Dasein 11/28/2012 02:52 PM Report
Why wasn't Lincoln's General Order Number 100 reviewed by the Supreme Court? Or today's secret Drone Order?
REMant 11/28/2012 12:30 PM Report
Charlie's approach to this subject is quite similar to his economic and technology notions: in a word, progressive. But an "is" can never be an "ought," and because it can't, "oughts" have no basis. We think retrospectively. And we formulate laws based on our past. Therefore, of necessity, our growth is not evolution, but development. Ppl may not like that, but it's the best we can do. The world may be creative, but we don't create; we look for truth. And we discover law, we don't make it. Even in legislatures. It's fallacious to talk about the Constitution as a living vs a dead document, because it begs the question.
I was sitting in on a graduate history seminar, many years ago now, and the discussion wandered into the analogous question of "Whig history," it being felt that since we are historical creatures, the present should not be read back into the past. The same idea animates legal realism, that the past should be interpreted in its own context. This may seem perfectly just, but only on the assumption that the past was really different. Historical interpretation, I argued, actually proceeds by alternately applying the present to the past, and the past to the present. The truth is found when we finally see there's no difference, or at least extremely little, tho different societies appear to have followed the same paths, just as we see a similar progression in men. This is how we grow up and become rational. Surely, the progressives don't wish to deny that. And yet, that's precisely what they do in talking about keeping up with the times.
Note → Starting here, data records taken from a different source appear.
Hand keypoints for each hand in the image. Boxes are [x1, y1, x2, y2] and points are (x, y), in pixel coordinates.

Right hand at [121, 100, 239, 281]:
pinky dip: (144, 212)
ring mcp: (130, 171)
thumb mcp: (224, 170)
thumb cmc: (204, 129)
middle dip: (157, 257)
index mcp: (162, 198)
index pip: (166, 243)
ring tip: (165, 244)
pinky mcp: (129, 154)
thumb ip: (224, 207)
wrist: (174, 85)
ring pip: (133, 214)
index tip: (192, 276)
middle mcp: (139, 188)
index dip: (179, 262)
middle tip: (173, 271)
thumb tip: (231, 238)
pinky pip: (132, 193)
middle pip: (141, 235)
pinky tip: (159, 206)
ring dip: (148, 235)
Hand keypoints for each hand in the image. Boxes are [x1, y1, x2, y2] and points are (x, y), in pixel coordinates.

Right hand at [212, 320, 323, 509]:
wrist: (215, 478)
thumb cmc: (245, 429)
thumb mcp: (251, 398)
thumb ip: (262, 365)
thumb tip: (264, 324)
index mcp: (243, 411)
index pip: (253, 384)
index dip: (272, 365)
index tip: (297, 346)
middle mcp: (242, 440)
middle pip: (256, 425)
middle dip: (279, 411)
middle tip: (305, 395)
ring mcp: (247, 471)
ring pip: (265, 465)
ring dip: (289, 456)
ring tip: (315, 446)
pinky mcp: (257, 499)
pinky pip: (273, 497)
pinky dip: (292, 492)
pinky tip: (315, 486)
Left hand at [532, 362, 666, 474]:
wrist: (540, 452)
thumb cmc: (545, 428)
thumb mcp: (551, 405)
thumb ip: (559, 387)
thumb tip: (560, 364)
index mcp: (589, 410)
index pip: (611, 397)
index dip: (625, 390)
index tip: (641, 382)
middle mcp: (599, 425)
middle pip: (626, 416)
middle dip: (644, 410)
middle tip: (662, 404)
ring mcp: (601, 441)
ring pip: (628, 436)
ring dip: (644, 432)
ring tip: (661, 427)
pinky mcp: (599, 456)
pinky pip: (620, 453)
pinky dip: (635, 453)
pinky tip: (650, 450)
The problem is that no one really wants to ask "the ppl" what they think, and instead wish to impose on them, and that is as old as the Constitution itself. But in addition to creating a polity, that contract also limits it, and in large measure to make sure the power granted is not abused. The legislative powers were not enumerated merely as illustrations.
For instance, no one at the time the Constitution was adopted thought taxation should be used to regulate commerce. That was what the British empire did and what the Boston Tea Party was about. The issue was mentioned in the Convention, and in the Constitution, yet we find taxation used to create a national banking system during the Civil War, and now to push various social and environmental measures on the bogus theory that there really are such things as "externalities." (Furthermore, if the Obamacare mandate is a tax, the bill originated in the wrong house of Congress.)
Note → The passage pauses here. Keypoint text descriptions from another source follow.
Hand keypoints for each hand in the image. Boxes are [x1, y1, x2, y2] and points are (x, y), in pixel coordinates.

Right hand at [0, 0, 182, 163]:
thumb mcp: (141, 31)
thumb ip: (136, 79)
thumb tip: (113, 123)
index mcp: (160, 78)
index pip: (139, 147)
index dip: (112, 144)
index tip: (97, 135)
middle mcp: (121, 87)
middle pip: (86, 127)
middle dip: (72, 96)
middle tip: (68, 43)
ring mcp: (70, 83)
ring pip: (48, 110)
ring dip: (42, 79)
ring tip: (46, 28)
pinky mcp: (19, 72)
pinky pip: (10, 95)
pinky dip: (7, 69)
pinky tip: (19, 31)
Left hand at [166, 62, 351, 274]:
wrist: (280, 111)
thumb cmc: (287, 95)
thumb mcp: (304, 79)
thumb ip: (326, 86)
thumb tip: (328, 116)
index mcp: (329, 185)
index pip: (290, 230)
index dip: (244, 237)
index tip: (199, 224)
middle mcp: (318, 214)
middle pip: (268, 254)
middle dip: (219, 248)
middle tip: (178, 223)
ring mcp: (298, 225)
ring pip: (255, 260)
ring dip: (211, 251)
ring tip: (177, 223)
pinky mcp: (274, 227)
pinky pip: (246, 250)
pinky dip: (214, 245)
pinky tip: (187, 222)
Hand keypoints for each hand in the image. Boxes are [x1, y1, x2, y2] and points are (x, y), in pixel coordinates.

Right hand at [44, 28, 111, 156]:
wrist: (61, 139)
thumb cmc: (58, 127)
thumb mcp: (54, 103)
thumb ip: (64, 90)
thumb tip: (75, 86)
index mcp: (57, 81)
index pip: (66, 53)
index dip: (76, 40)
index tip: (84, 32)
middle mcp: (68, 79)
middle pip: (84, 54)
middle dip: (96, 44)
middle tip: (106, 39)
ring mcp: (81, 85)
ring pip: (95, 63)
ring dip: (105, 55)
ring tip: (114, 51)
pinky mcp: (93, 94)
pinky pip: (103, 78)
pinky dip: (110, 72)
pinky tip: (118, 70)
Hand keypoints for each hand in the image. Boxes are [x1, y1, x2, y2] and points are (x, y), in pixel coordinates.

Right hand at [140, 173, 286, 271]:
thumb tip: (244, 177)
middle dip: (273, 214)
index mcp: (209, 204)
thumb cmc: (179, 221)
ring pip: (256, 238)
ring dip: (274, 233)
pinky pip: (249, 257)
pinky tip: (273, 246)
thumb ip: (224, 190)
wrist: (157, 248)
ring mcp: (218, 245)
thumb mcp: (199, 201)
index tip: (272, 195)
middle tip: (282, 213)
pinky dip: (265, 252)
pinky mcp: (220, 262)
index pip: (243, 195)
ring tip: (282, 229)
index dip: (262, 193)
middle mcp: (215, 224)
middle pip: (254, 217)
Today's conservatives see the Revolution as the defining moment in American history, while liberals see that as the Civil War, some going so far as to rewrite the Revolution as a civil war, and/or see the former as being brought to fruition by the latter.
Lincoln not only suspended habeas corpus, he attempted to arrest the Chief Justice, himself, for crossing him, created fiat money and drafted the populace to fight his holy war, and shut down 300 newspapers for criticizing these actions, saying: "Measures, however unconstitutional, might become lawful by becoming indispensable to the preservation of the Constitution, through the preservation of the nation." I don't think a fascist could have put it any better.
The Civil War didn't preserve the Union, it attempted to consolidate it, an effort continuing in tortured applications of the 14th Amendment. But govt cannot be supported by force, when people only submit to it to be free of force. Responsibility to protect is a fraud. No person can be absolved of the responsibility, nor forced, to protect himself, and remain a person. Just another way of saying he has unalienable rights. And no one is "above the law," only because the law can be above no one.